It's reasonable to assume that all our "senior officials" have learned the lesson of the Yom Kippur War and are looking at the raw intelligence information rather than relying on the analysis put together by Military Intelligence. If so, the average citizen wants to know, what is the basis for the drastic differences of opinion between the prime minister and defense minister, on the one hand, and the professional security elite, both past and present, on the other? Assuming that all are operating without outside considerations coming into play, one can only conclude that behind the differences lie contradictory views of Israel's true war aims.
Indeed, Benjamin Netanyahu and Ehud Barak's war aims are far broader and further-reaching than the objectives of the professional security officials, and they are willing to pay the price. These two politicians seek to lodge a complaint before the entire world stating that Israel reserves the right to maintain strategic supremacy over all the countries in the region. A country that acquires a nuclear bomb jumps up to a different level and creates a new situation, one that Netanyahu's Israel sees as an existential threat, making it Israel's duty to respond.
The army's General Staff and the heads of Israel's intelligence services, on the other hand, think the objective set by Netanyahu and Barak is not worth the social cost or the price in human lives. They also don't see a solo attack as being in Israel's security interest, saying Israel cannot destroy Iran's nuclear capability without the full cooperation of the United States.
In their distress, Netanyahu, Barak and their mouthpieces in politics and the media are attempting to depict David Ben-Gurion as their model. This effort is pitiful, given that arguing that Ben-Gurion decided to establish the state on his own is totally unfounded. The leaders of the Haganah pre-state militia, like the heads of British intelligence (even if not all Jewish politicians at the time ), were largely convinced that, compared with the Palestinians and even with Arab armies, pre-independence Israel had the upper hand when it came to personnel, maneuvering ability, the capacity to carry out operations, discipline and organization - qualities that would bring victory on the battlefront.
In all his years in power, Ben-Gurion never tried to change the political situation in the region solely on the strength of Israeli weaponry. Netanyahu and Barak more closely resemble that renowned megalomaniac Ariel Sharon, who invaded Lebanon with the intention of turning it into an Israeli protectorate and destroying the Palestinian national movement. But even Sharon didn't attack before receiving silent agreement from Washington.
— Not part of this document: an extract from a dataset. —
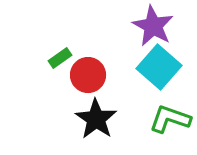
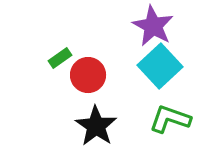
cyan square: moved 1 px right, 1 px up; rotated 6 degrees clockwise
black star: moved 7 px down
Netanyahu and Barak are the first Israeli leaders who are willing to take the risk of a difficult and complicated war of choice just to implement a major strategic plan that is even more megalomaniacal than Sharon's, and is meant to ensure that Israel has the potential to exert control far beyond its borders and neighboring countries. They are also convinced of their ability to force the United States to give us funding and weapons under any conditions and in any situation, even if those weapons are being used for objectives the Americans oppose.
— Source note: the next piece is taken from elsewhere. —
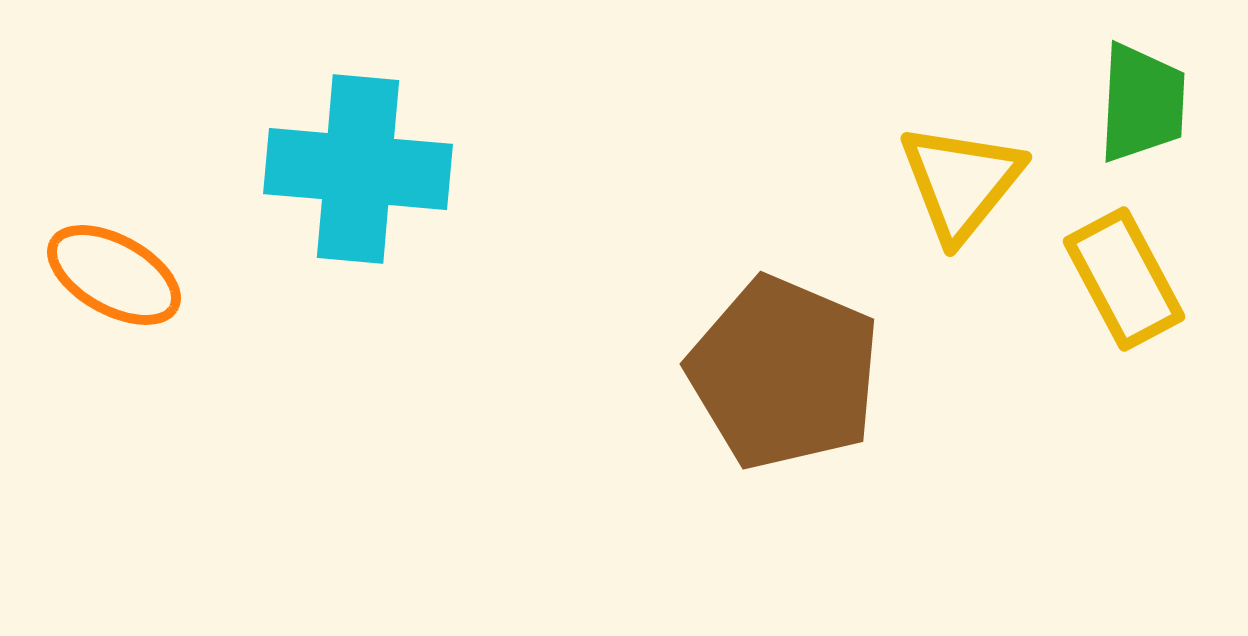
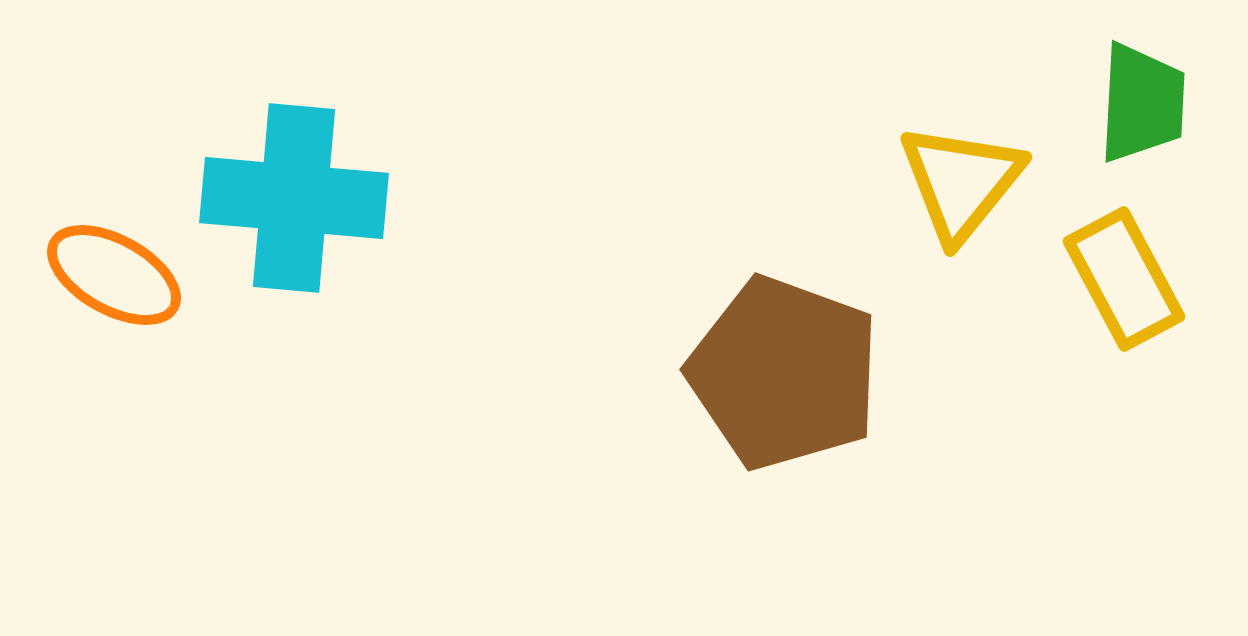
cyan cross: moved 64 px left, 29 px down
brown pentagon: rotated 3 degrees counterclockwise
Everyone is in agreement that Israel is not capable of destroying Iran's nuclear facilities, just of delaying their development for military objectives for a short time. The question is: Is it worth sacrificing so many victims for that goal, in addition to generating a global outcry, outraging the United States and losing another layer of Israel's moral legitimacy? The duo in power say yes, for two reasons: An Israeli attack would demonstrate to all the countries in the region what the price is for provoking Israel, and it would teach everyone that the state of the Jews - a dominant regional power that is armed to the teeth - is not deterred by the prospect of being isolated.
And what will happen in another year or two? Netanyahu and Barak appear to be assuming that the United States and Europe, fearing an even more severe and dangerous Israeli reaction, will work together to topple the Iranian regime.
A bet like this could pay off, or it could fail spectacularly. Israelis have always been willing to pay a heavy price for their right to maintain their own state, but they aren't willing to gamble their children's future.